**SOURCE DATA:**
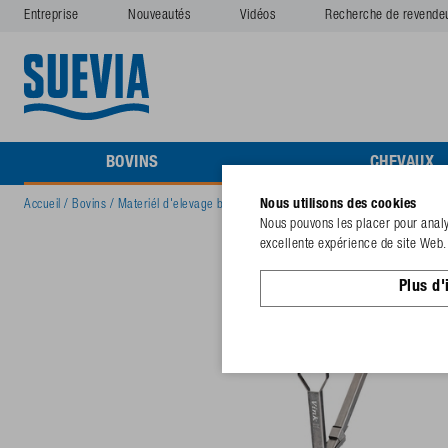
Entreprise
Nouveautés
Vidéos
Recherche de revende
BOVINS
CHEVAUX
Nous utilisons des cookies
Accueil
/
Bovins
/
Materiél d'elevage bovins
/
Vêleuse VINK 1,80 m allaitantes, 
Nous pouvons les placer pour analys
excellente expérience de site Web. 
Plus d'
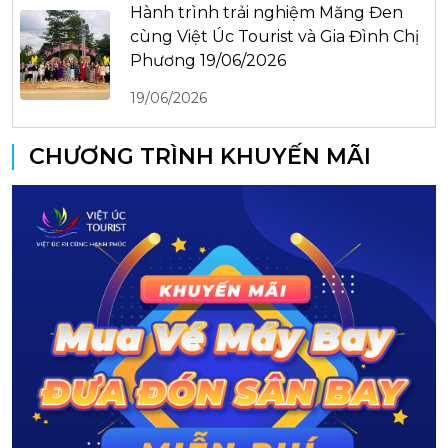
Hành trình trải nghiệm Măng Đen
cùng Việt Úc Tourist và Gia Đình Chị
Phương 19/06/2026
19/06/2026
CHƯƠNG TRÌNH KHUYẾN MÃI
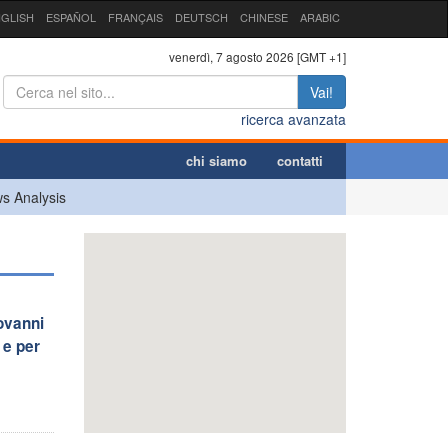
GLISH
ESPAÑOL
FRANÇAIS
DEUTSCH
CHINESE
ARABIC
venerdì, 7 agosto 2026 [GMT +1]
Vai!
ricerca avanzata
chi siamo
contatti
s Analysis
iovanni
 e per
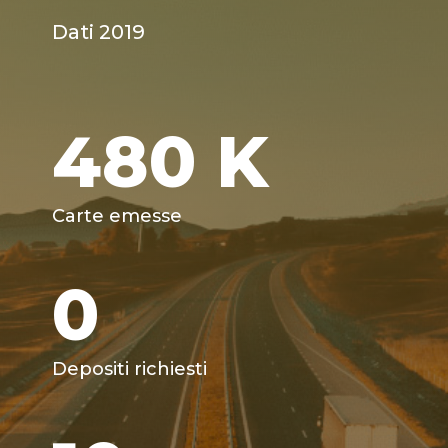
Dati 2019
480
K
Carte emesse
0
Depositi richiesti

**EXERCISE PROMPT:** Output the records above exactly as written, but leave out the pictures.

**EXERCISE ANSWER:**
Entreprise
Nouveautés
Vidéos
Recherche de revende
BOVINS
CHEVAUX
Nous utilisons des cookies
Accueil
/
Bovins
/
Materiél d'elevage bovins
/
Vêleuse VINK 1,80 m allaitantes, 
Nous pouvons les placer pour analys
excellente expérience de site Web. 
Plus d'
Hành trình trải nghiệm Măng Đen
cùng Việt Úc Tourist và Gia Đình Chị
Phương 19/06/2026
19/06/2026
CHƯƠNG TRÌNH KHUYẾN MÃI
GLISH
ESPAÑOL
FRANÇAIS
DEUTSCH
CHINESE
ARABIC
venerdì, 7 agosto 2026 [GMT +1]
Vai!
ricerca avanzata
chi siamo
contatti
s Analysis
iovanni
 e per
Dati 2019
480
K
Carte emesse
0
Depositi richiesti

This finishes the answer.